* What this exercise asks *
• a. In the court memorandum, what amount in sanctions did the appeals court award against Carlson for bringing a frivolous appeal?
• b. Turn the lines of the listing into a numbered list, beginning at the start of the listing and continuing through the line containing "solid foundation for", with both ends included. Leave out blank lines and pictures.

* Selected text *
John S. Carlson v. Commissioner of Internal Revenue Service

974 F.2d 1341

NOTICE: Ninth Circuit Rule 36-3 provides that dispositions other than opinions or orders designated for publication are not precedential and should not be cited except when relevant under the doctrines of law of the case, res judicata, or collateral estoppel.
John S. CARLSON, Petitioner-Appellant,
v.
COMMISSIONER OF INTERNAL REVENUE SERVICE, Respondent-Appellee.

No. 92-70010.

United States Court of Appeals, Ninth Circuit.

Submitted Aug. 24, 1992.*
Decided Sept. 2, 1992.

Before BRUNETTI, RYMER and KLEINFELD, Circuit Judges.

1

MEMORANDUM**

2

John S. Carlson appeals pro se the tax court's decision granting judgment on the pleadings in favor of the Commissioner of the Internal Revenue Service in Carlson's petition for redetermination of deficiencies for tax year 1988 and imposing sanctions. We have jurisdiction pursuant to 26 U.S.C. § 7482(a). We review de novo, Wilcox v. Commissioner, 848 F.2d 1007, 1008 (9th Cir.1988), and affirm the tax court's decision, as well as its imposition of sanctions. In addition, we award sanctions of $1,000 against Carlson pursuant to Fed.R.App.P. 38 and 28 U.S.C. § 1912 for bringing a frivolous appeal.

* Available records *

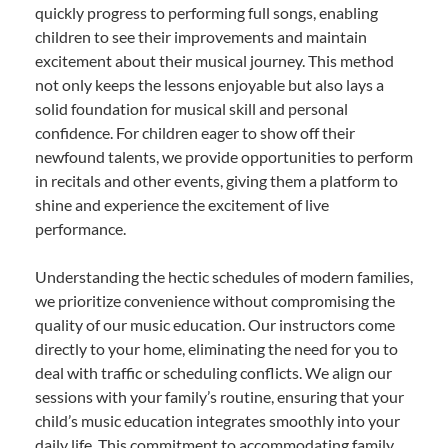
quickly progress to performing full songs, enabling
children to see their improvements and maintain
excitement about their musical journey. This method
not only keeps the lessons enjoyable but also lays a
solid foundation for musical skill and personal
confidence. For children eager to show off their
newfound talents, we provide opportunities to perform
in recitals and other events, giving them a platform to
shine and experience the excitement of live
performance.
Understanding the hectic schedules of modern families,
we prioritize convenience without compromising the
quality of our music education. Our instructors come
directly to your home, eliminating the need for you to
deal with traffic or scheduling conflicts. We align our
sessions with your family’s routine, ensuring that your
child’s music education integrates smoothly into your
daily life. This commitment to accommodating family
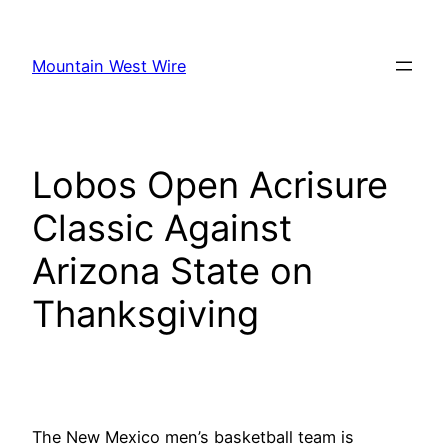
Skip
to
Mountain West Wire
content
Lobos Open Acrisure
Classic Against
Arizona State on
Thanksgiving
The New Mexico men’s basketball team is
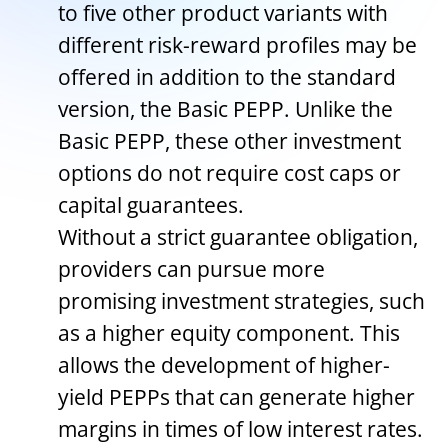
to five other product variants with
different risk-reward profiles may be
offered in addition to the standard
version, the Basic PEPP. Unlike the
Basic PEPP, these other investment
options do not require cost caps or
capital guarantees.
Without a strict guarantee obligation,
providers can pursue more
promising investment strategies, such
as a higher equity component. This
allows the development of higher-
yield PEPPs that can generate higher
margins in times of low interest rates.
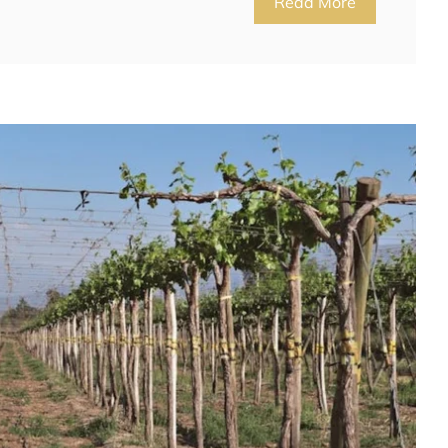
Read More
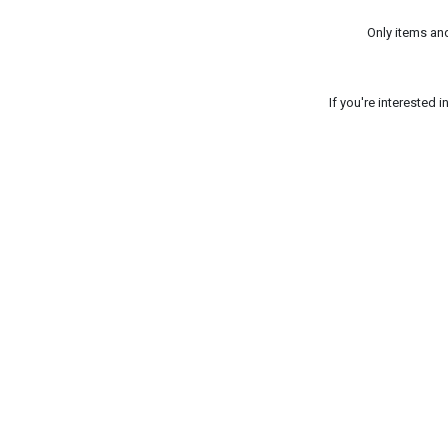
Only items an
If you're interested 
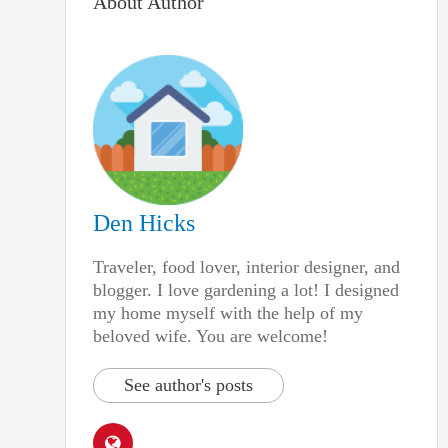
About Author
Den Hicks
Traveler, food lover, interior designer, and
blogger. I love gardening a lot! I designed
my home myself with the help of my
beloved wife. You are welcome!
See author's posts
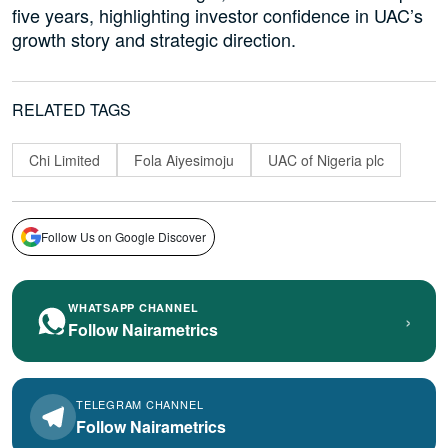
five years, highlighting investor confidence in UAC’s
growth story and strategic direction.
RELATED TAGS
Chi Limited
Fola Aiyesimoju
UAC of Nigeria plc
Follow Us on Google Discover
WHATSAPP CHANNEL
›
Follow Nairametrics
TELEGRAM CHANNEL
Follow Nairametrics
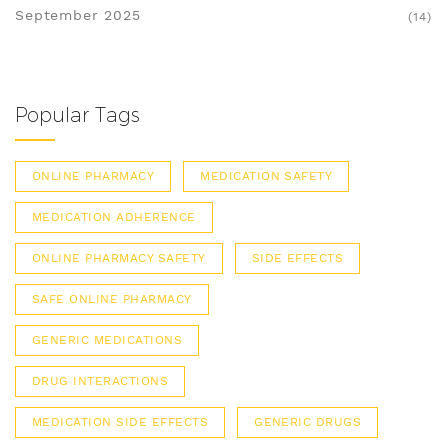
September 2025
(14)
Popular Tags
ONLINE PHARMACY
MEDICATION SAFETY
MEDICATION ADHERENCE
ONLINE PHARMACY SAFETY
SIDE EFFECTS
SAFE ONLINE PHARMACY
GENERIC MEDICATIONS
DRUG INTERACTIONS
MEDICATION SIDE EFFECTS
GENERIC DRUGS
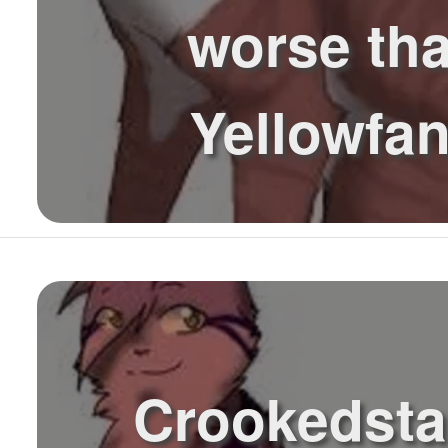
worse th
Yellowfa
Crookedsta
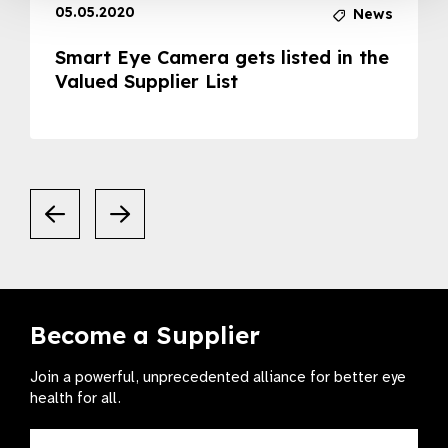
05.05.2020
News
Smart Eye Camera gets listed in the
Valued Supplier List
Become a Supplier
Join a powerful, unprecedented alliance for better eye
health for all.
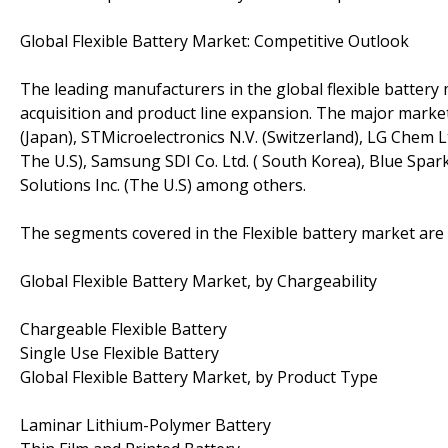
Global Flexible Battery Market: Competitive Outlook
The leading manufacturers in the global flexible batter
acquisition and product line expansion. The major market
(Japan), STMicroelectronics N.V. (Switzerland), LG Chem Lt
The U.S), Samsung SDI Co. Ltd. ( South Korea), Blue Spar
Solutions Inc. (The U.S) among others.
The segments covered in the Flexible battery market are 
Global Flexible Battery Market, by Chargeability
Chargeable Flexible Battery
Single Use Flexible Battery
Global Flexible Battery Market, by Product Type
Laminar Lithium-Polymer Battery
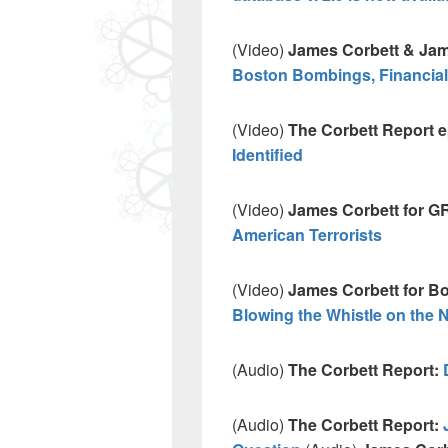
(Video)
James Corbett & Jam
Boston Bombings, Financial
(Video)
The Corbett Report 
Identified
(Video)
James Corbett for G
American Terrorists
(Video)
James Corbett for Bo
Blowing the Whistle on the
(Audio)
The Corbett Report:
(Audio)
The Corbett Report:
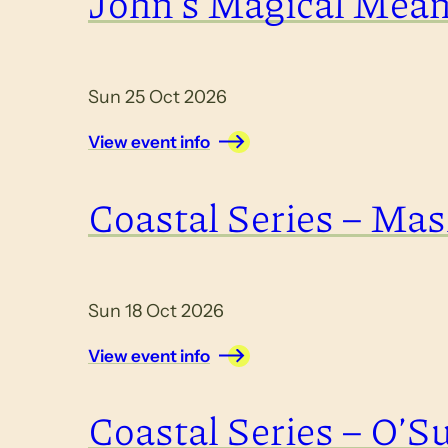
John’s Magical Mea
Sun 25 Oct 2026
View event info
Coastal Series – Masl
Sun 18 Oct 2026
View event info
Coastal Series – O’Su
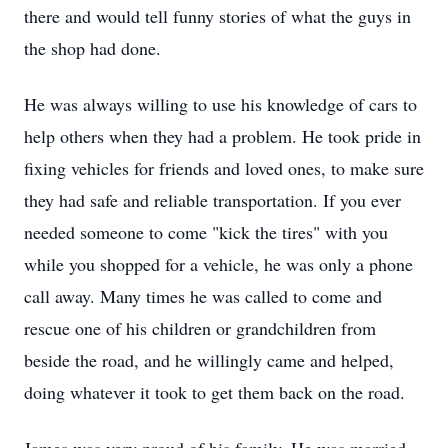
there and would tell funny stories of what the guys in
the shop had done.
He was always willing to use his knowledge of cars to
help others when they had a problem. He took pride in
fixing vehicles for friends and loved ones, to make sure
they had safe and reliable transportation. If you ever
needed someone to come "kick the tires" with you
while you shopped for a vehicle, he was only a phone
call away. Many times he was called to come and
rescue one of his children or grandchildren from
beside the road, and he willingly came and helped,
doing whatever it took to get them back on the road.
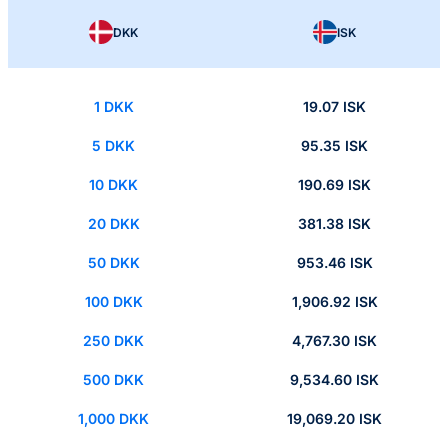
DKK
ISK
1 DKK
19.07 ISK
5 DKK
95.35 ISK
10 DKK
190.69 ISK
20 DKK
381.38 ISK
50 DKK
953.46 ISK
100 DKK
1,906.92 ISK
250 DKK
4,767.30 ISK
500 DKK
9,534.60 ISK
1,000 DKK
19,069.20 ISK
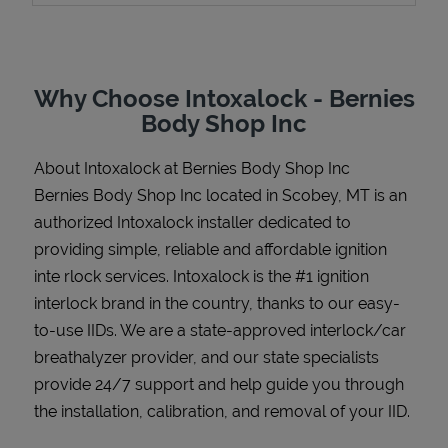
Why Choose Intoxalock - Bernies
Support
Body Shop Inc
About Intoxalock at Bernies Body Shop Inc
Bernies Body Shop Inc located in Scobey, MT is an
authorized Intoxalock installer dedicated to
providing simple, reliable and affordable ignition
inte rlock services. Intoxalock is the #1 ignition
interlock brand in the country, thanks to our easy-
to-use IIDs. We are a state-approved interlock/car
breathalyzer provider, and our state specialists
provide 24/7 support and help guide you through
the installation, calibration, and removal of your IID.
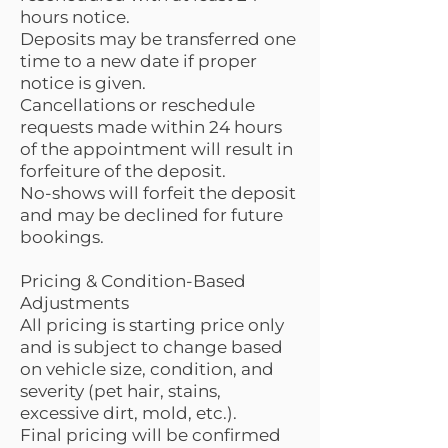
hours notice.
Deposits may be transferred one
time to a new date if proper
notice is given.
Cancellations or reschedule
requests made within 24 hours
of the appointment will result in
forfeiture of the deposit.
No-shows will forfeit the deposit
and may be declined for future
bookings.
Pricing & Condition-Based
Adjustments
All pricing is starting price only
and is subject to change based
on vehicle size, condition, and
severity (pet hair, stains,
excessive dirt, mold, etc.).
Final pricing will be confirmed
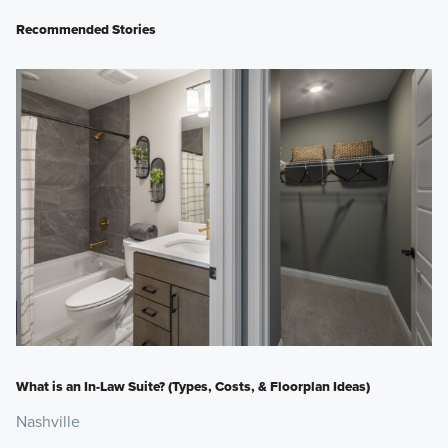
Recommended Stories
What is an In-Law Suite? (Types, Costs, & Floorplan Ideas)
Nashville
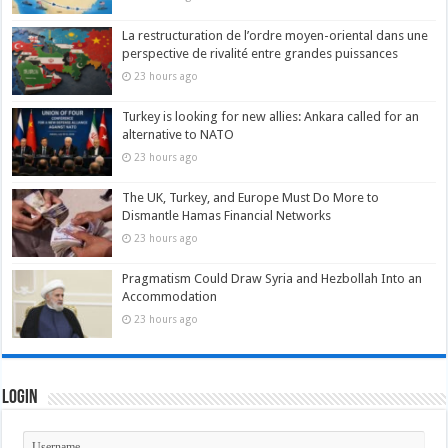
La restructuration de l’ordre moyen-oriental dans une
perspective de rivalité entre grandes puissances
23 hours ago
Turkey is looking for new allies: Ankara called for an
alternative to NATO
23 hours ago
The UK, Turkey, and Europe Must Do More to
Dismantle Hamas Financial Networks
23 hours ago
Pragmatism Could Draw Syria and Hezbollah Into an
Accommodation
23 hours ago
Login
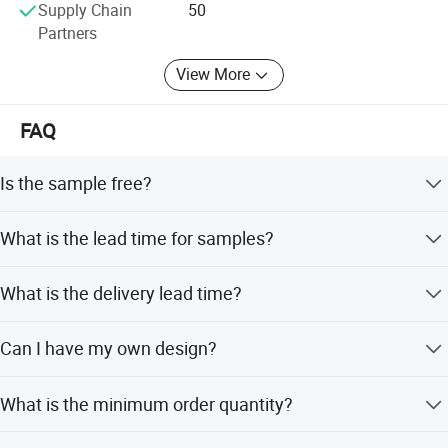
Supply Chain
50
Partners
View More
FAQ
Is the sample free?
Samples for standard items are free, but the customer
What is the lead time for samples?
About us
needs to pay the express shipping fee.
It depends on the style. If not in the busy season, it
What is the delivery lead time?
usually takes 3-15 days.
Orders of a few thousand items can be manufactured
Can I have my own design?
within 35-50 days after order confirmation.
Yes, we offer OEM and ODM services and can customize
What is the minimum order quantity?
style, logo, and packing.
Small quantities are acceptable for bulk production.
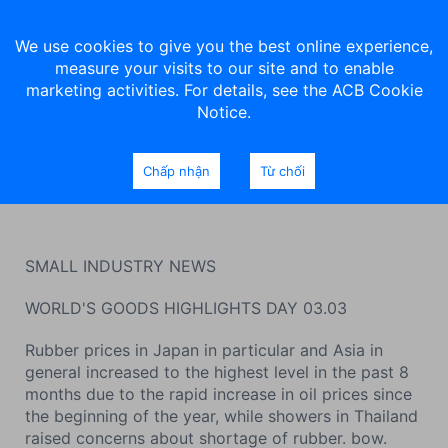
We use cookies to give you the best online experience,
measure your visits to our site and to enable
marketing activities. For details, see the ACB Cookie
Notice.
Commodity market news on
Chấp nhận
Từ chối
March 3, 2022
SMALL INDUSTRY NEWS
WORLD'S GOODS HIGHLIGHTS DAY 03.03
Rubber prices in Japan in particular and Asia in
general increased to the highest level in the past 8
months due to the rapid increase in oil prices since
the beginning of the year, while showers in Thailand
raised concerns about shortage of rubber. bow.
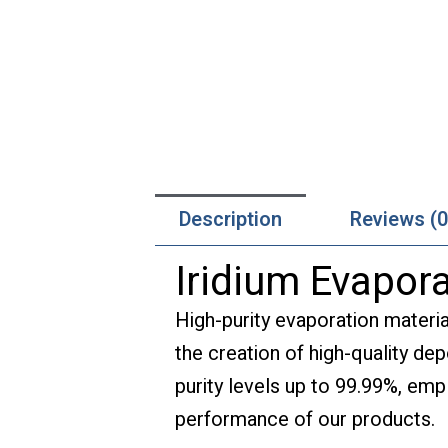
Description
Reviews (0
Iridium Evapora
High-purity evaporation materia
the creation of high-quality de
purity levels up to 99.99%, empl
performance of our products.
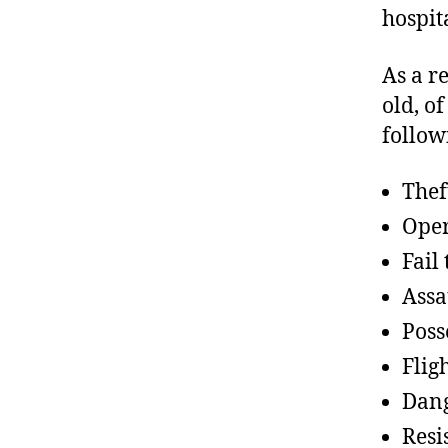
hospita
As a r
old, o
follow
Thef
Oper
Fail
Assa
Poss
Flig
Dang
Resi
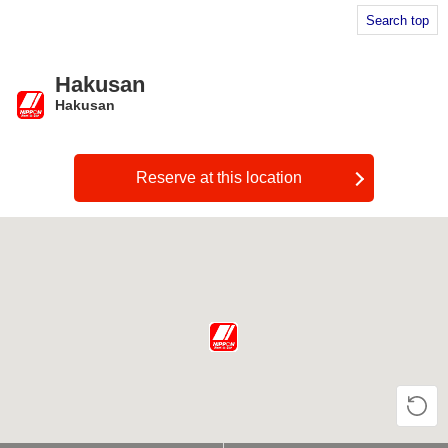
Search top
Hakusan
Hakusan
​ ​
Reserve at this location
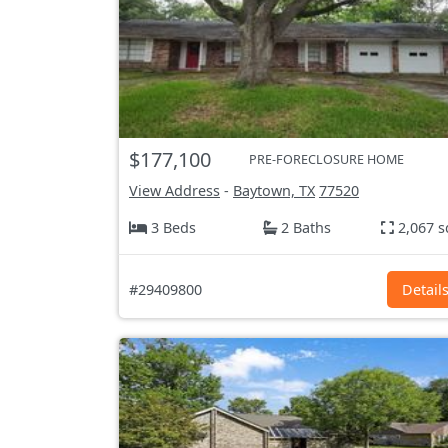
$177,100
PRE-FORECLOSURE HOME
View Address
-
Baytown, TX
77520
3 Beds
2 Baths
2,067 s
#29409800
Detail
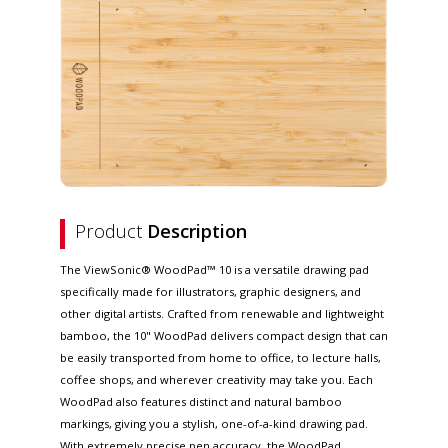
Product
Description
The ViewSonic® WoodPad™ 10 is a versatile drawing pad
specifically made for illustrators, graphic designers, and
other digital artists. Crafted from renewable and lightweight
bamboo, the 10" WoodPad delivers compact design that can
be easily transported from home to office, to lecture halls,
coffee shops, and wherever creativity may take you. Each
WoodPad also features distinct and natural bamboo
markings, giving you a stylish, one-of-a-kind drawing pad.
With extremely precise pen accuracy, the WoodPad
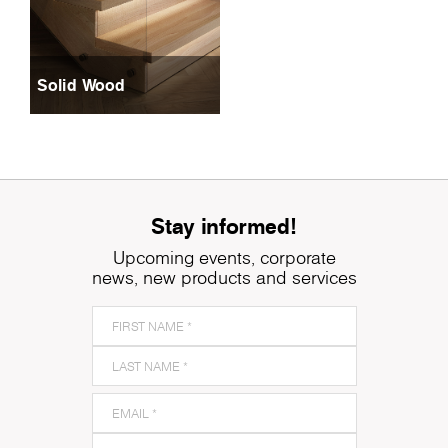
Solid Wood
Stay informed!
Upcoming events, corporate
news, new products and services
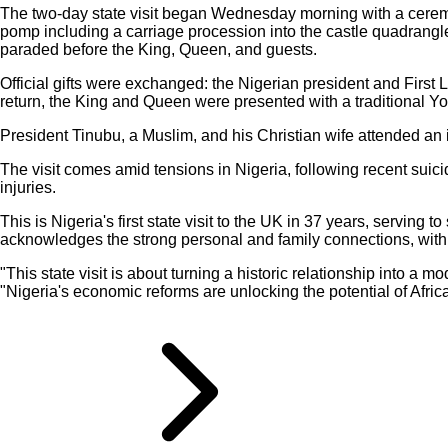
The two-day state visit began Wednesday morning with a ceremon
pomp including a carriage procession into the castle quadrangl
paraded before the King, Queen, and guests.
Official gifts were exchanged: the Nigerian president and First 
return, the King and Queen were presented with a traditional Yo
President Tinubu, a Muslim, and his Christian wife attended an i
The visit comes amid tensions in Nigeria, following recent suici
injuries.
This is Nigeria's first state visit to the UK in 37 years, serving
acknowledges the strong personal and family connections, with 
"This state visit is about turning a historic relationship into 
"Nigeria's economic reforms are unlocking the potential of Afri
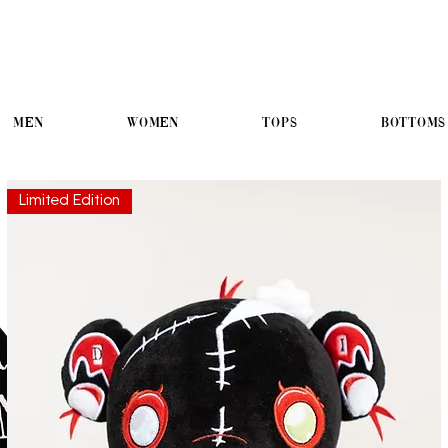
Men
Women
Tops
Bottoms
Limited Edition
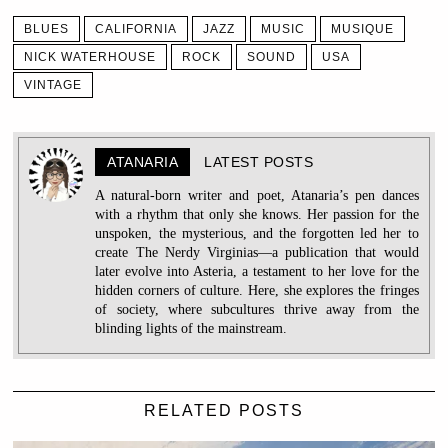
BLUES
CALIFORNIA
JAZZ
MUSIC
MUSIQUE
NICK WATERHOUSE
ROCK
SOUND
USA
VINTAGE
ATANARIA
LATEST POSTS
A natural-born writer and poet, Atanaria’s pen dances
with a rhythm that only she knows. Her passion for the
unspoken, the mysterious, and the forgotten led her to
create The Nerdy Virginias—a publication that would
later evolve into Asteria, a testament to her love for the
hidden corners of culture. Here, she explores the fringes
of society, where subcultures thrive away from the
blinding lights of the mainstream.
RELATED POSTS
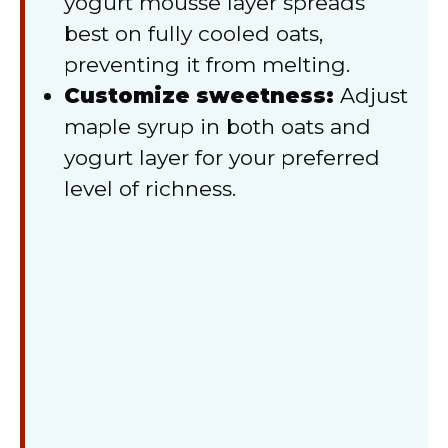
yogurt mousse layer spreads
best on fully cooled oats,
preventing it from melting.
Customize sweetness:
Adjust
maple syrup in both oats and
yogurt layer for your preferred
level of richness.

* Outputs for the tasks *
• a. $1,000

• b.
1. quickly progress to performing full songs, enabling
2. children to see their improvements and maintain
3. excitement about their musical journey. This method
4. not only keeps the lessons enjoyable but also lays a
5. solid foundation for musical skill and personal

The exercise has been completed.